## Jobs
1) In the chew toys thread, what reason does kendal give for disliking nylabones?
2) Reproduce the passage of the chew toys thread that begins at the words "## Dylansmum (Oct" and ends after the words "a long time.".

# Chew Toys



## James Q (Dec 5, 2010)

Any suggestions for other chew toys as Brontie is getting bored with the ones we've bought from the pet shop, apart from when the Kong is stuffed, but she cant eat ALL day! We've got a nylabone, chew bone and spoony cup thing, and a few teddies, but we need some new ideas please???


----------



## kendal (Jul 16, 2009)

i don't really have chew toys for my lot, don't like nylabones because they become so sharp when they get old if the dog is a big chewer of them. my lot love pigs ears chews and cigar raw hide chews.


----------



## Dylansmum (Oct 29, 2010)

Dylan's favourite is my old slippers! I treated myself to a new pair and gave them to him. He also likes the toys that are a soft stuffed part, like a doll or slipper with twisted rope legs attached to them, but they don't last too long before he gets all the stuffing out. If I have to leave him alone at home, I prefer to give a raw bone, like a rib bone, as that lasts a long time.


----------



## wilfiboy (Sep 18, 2010)

Maybe take some away james and only let herhave them every now and then ..i.e take them in turns if they're not there all the time she might not be as bored with them . Wilf loves those figure of 8 "things" think they are made of hide .. not sure x


----------

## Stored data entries
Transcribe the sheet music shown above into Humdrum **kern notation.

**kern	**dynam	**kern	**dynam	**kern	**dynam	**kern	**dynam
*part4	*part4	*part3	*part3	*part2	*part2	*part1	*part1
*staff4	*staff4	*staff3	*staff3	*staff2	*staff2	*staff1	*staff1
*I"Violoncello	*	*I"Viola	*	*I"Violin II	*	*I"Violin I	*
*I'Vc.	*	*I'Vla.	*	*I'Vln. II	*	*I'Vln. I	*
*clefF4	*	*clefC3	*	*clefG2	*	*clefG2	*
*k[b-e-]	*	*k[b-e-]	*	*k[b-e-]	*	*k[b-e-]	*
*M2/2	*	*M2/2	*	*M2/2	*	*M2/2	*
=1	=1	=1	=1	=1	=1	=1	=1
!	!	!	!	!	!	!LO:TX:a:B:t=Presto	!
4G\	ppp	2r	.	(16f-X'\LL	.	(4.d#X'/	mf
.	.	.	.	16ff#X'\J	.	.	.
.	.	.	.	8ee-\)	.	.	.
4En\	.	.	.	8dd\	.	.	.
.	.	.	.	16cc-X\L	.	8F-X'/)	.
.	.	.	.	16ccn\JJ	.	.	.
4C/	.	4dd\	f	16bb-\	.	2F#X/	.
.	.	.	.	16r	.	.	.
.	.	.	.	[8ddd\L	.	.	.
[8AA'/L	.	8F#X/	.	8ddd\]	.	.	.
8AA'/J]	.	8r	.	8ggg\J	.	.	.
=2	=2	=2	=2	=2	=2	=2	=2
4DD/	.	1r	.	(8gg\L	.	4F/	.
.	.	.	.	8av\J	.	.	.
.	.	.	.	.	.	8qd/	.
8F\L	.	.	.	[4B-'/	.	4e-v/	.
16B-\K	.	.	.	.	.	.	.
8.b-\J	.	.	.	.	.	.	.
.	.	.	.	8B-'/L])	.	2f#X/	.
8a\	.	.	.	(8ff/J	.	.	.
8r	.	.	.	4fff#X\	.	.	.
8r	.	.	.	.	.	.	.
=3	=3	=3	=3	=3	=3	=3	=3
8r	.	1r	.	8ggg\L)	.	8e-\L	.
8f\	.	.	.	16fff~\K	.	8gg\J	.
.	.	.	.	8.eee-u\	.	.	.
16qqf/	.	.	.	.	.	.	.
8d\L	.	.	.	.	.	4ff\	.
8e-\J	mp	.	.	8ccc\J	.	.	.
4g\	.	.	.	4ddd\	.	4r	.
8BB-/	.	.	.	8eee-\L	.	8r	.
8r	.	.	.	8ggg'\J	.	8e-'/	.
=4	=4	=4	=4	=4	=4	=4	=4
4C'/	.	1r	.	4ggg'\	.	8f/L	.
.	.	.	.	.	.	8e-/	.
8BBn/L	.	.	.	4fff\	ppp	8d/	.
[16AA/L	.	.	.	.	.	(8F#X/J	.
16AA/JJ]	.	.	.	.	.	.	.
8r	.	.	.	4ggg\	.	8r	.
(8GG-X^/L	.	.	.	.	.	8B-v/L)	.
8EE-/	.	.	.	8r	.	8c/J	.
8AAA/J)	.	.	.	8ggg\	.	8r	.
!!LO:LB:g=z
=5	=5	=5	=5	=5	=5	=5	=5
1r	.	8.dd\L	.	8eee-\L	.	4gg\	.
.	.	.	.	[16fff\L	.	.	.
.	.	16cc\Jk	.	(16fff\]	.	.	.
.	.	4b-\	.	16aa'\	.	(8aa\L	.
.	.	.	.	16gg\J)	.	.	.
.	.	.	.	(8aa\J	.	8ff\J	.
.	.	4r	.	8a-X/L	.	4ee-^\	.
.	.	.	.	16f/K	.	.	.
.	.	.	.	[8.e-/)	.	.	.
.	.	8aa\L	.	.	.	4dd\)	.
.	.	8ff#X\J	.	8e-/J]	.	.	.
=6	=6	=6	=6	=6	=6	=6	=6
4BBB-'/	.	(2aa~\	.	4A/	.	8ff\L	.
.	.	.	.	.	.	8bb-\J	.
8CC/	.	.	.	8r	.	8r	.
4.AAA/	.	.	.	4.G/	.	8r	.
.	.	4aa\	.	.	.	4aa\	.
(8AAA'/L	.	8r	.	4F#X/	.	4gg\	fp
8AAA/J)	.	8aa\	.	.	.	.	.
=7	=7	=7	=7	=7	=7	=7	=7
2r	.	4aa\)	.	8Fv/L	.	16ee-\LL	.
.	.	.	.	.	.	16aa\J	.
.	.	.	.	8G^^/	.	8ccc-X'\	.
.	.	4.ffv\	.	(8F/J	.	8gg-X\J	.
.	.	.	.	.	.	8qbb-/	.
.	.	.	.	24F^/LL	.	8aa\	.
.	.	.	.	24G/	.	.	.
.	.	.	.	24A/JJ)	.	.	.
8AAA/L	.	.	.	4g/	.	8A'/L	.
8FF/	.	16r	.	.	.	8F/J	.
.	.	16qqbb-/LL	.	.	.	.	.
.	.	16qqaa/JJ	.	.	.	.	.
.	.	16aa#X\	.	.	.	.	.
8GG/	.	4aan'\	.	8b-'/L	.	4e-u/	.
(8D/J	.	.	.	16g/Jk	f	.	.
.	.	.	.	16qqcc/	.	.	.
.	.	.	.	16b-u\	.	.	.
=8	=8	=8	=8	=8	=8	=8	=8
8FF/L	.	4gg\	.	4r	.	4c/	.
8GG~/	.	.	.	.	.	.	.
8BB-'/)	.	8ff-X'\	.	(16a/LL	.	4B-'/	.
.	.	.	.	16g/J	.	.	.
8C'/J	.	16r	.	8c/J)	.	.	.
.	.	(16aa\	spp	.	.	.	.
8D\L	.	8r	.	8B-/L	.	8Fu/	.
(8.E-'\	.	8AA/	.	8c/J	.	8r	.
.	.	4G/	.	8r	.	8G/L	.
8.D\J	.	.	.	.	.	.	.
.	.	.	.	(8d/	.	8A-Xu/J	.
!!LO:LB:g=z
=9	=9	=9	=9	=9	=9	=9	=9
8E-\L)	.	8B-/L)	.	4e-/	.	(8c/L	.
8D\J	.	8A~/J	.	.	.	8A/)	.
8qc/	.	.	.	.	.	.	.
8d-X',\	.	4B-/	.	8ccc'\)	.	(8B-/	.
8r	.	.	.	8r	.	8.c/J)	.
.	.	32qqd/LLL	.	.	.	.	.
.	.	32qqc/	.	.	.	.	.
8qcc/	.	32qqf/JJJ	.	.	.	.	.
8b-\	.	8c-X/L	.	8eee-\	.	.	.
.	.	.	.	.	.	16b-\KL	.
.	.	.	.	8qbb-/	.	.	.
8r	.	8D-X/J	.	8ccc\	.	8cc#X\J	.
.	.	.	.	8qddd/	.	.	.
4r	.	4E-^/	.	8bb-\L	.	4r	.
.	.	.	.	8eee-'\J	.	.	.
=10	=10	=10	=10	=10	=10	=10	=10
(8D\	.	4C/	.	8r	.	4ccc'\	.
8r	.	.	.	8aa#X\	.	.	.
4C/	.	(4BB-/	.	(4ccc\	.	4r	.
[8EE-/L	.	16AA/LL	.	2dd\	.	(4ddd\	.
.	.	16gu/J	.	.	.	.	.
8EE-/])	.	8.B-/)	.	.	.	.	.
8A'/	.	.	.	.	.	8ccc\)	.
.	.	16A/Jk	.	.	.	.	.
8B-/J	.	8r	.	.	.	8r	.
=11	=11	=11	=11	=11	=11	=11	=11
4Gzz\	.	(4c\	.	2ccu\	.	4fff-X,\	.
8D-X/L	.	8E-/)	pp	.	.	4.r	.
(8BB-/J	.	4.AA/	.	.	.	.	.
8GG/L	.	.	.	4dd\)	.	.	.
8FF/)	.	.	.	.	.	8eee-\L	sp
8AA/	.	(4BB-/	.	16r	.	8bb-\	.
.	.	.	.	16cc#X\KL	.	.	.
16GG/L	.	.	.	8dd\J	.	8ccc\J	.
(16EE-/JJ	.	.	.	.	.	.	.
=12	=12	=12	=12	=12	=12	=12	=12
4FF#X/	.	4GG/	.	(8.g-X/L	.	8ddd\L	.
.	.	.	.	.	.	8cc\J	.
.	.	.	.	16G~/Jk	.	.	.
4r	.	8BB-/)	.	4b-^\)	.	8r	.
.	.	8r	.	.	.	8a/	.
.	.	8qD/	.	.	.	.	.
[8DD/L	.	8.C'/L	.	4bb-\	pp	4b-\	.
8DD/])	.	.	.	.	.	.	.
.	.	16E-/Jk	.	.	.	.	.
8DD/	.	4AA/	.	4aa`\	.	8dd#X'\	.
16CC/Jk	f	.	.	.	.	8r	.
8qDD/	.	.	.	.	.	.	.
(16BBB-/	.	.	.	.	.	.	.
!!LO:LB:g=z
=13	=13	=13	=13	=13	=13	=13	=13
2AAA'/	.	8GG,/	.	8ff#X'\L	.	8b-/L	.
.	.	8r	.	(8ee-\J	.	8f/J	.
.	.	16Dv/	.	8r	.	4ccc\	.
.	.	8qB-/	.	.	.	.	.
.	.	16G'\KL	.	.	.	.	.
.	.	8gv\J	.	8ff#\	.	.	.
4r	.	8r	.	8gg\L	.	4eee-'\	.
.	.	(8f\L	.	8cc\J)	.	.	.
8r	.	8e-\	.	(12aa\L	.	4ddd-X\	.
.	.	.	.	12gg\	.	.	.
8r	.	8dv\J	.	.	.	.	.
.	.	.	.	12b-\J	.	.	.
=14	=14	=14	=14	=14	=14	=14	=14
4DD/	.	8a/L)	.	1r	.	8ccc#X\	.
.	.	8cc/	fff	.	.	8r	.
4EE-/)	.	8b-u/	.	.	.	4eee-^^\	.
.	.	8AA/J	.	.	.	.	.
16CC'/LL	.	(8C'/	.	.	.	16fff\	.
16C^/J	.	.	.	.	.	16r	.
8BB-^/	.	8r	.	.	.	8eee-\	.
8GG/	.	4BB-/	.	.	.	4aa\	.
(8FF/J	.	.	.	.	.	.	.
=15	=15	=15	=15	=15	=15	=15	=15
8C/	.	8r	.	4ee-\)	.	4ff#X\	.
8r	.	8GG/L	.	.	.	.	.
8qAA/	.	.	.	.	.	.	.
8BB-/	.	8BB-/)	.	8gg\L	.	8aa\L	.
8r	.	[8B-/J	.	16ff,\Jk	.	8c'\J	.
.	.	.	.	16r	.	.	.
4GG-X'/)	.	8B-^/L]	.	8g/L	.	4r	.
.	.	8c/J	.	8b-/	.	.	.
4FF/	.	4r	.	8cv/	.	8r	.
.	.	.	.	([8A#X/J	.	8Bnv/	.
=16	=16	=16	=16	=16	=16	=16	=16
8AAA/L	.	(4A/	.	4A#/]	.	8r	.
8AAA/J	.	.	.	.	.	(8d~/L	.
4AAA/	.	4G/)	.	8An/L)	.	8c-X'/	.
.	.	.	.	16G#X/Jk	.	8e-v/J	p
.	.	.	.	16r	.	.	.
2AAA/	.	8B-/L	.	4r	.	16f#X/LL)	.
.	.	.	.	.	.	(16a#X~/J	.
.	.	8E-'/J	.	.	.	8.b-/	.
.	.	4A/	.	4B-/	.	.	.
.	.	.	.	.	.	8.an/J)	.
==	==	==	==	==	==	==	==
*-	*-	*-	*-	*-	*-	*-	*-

## Outputs for the tasks
1) They become very sharp when they get old if the dog is a big chewer of them.

2)
## Dylansmum (Oct 29, 2010)

Dylan's favourite is my old slippers! I treated myself to a new pair and gave them to him. He also likes the toys that are a soft stuffed part, like a doll or slipper with twisted rope legs attached to them, but they don't last too long before he gets all the stuffing out. If I have to leave him alone at home, I prefer to give a raw bone, like a rib bone, as that lasts a long time.